DIRECTIONS: Exclude all pictures, then write out exactly the lines below from the first one through the line with "mouse_move(711, 304)".
--- RECORDS SUPPLIED ---
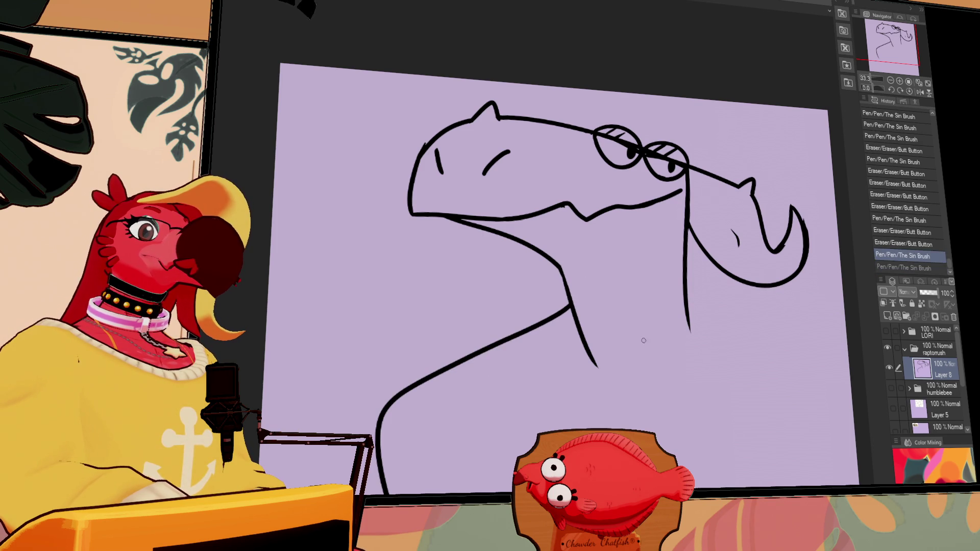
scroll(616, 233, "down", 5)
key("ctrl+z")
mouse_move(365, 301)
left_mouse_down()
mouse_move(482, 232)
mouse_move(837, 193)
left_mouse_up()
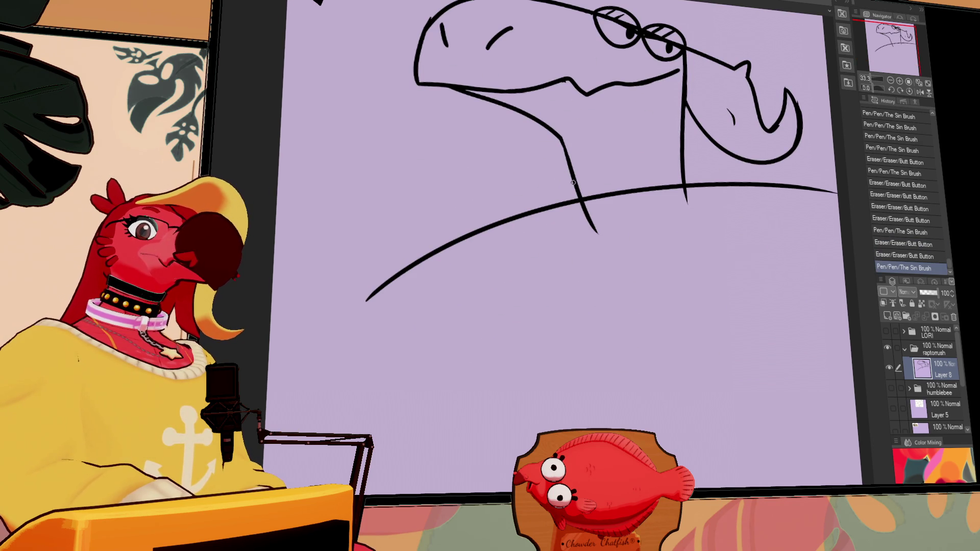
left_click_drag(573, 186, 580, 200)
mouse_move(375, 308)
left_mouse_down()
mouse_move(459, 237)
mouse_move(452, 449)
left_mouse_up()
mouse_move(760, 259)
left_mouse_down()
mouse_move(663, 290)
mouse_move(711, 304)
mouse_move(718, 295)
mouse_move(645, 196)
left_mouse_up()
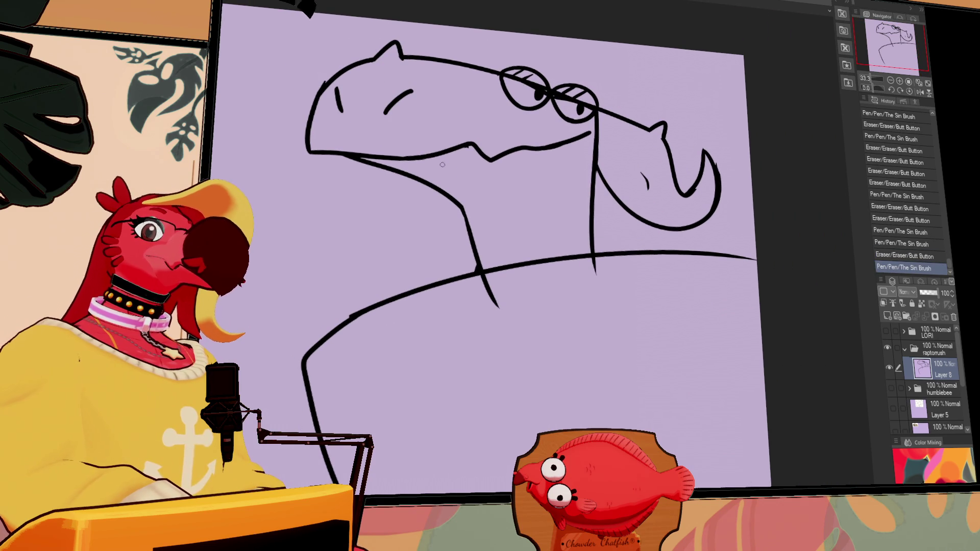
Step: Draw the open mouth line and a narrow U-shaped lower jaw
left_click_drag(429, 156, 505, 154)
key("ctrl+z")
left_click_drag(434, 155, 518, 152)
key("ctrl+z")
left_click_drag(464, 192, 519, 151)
---
OUTPUT OF THE EXERCISE:
scroll(616, 233, "down", 5)
key("ctrl+z")
mouse_move(365, 301)
left_mouse_down()
mouse_move(482, 232)
mouse_move(837, 193)
left_mouse_up()
left_click_drag(573, 186, 580, 200)
mouse_move(375, 308)
left_mouse_down()
mouse_move(459, 237)
mouse_move(452, 449)
left_mouse_up()
mouse_move(760, 259)
left_mouse_down()
mouse_move(663, 290)
mouse_move(711, 304)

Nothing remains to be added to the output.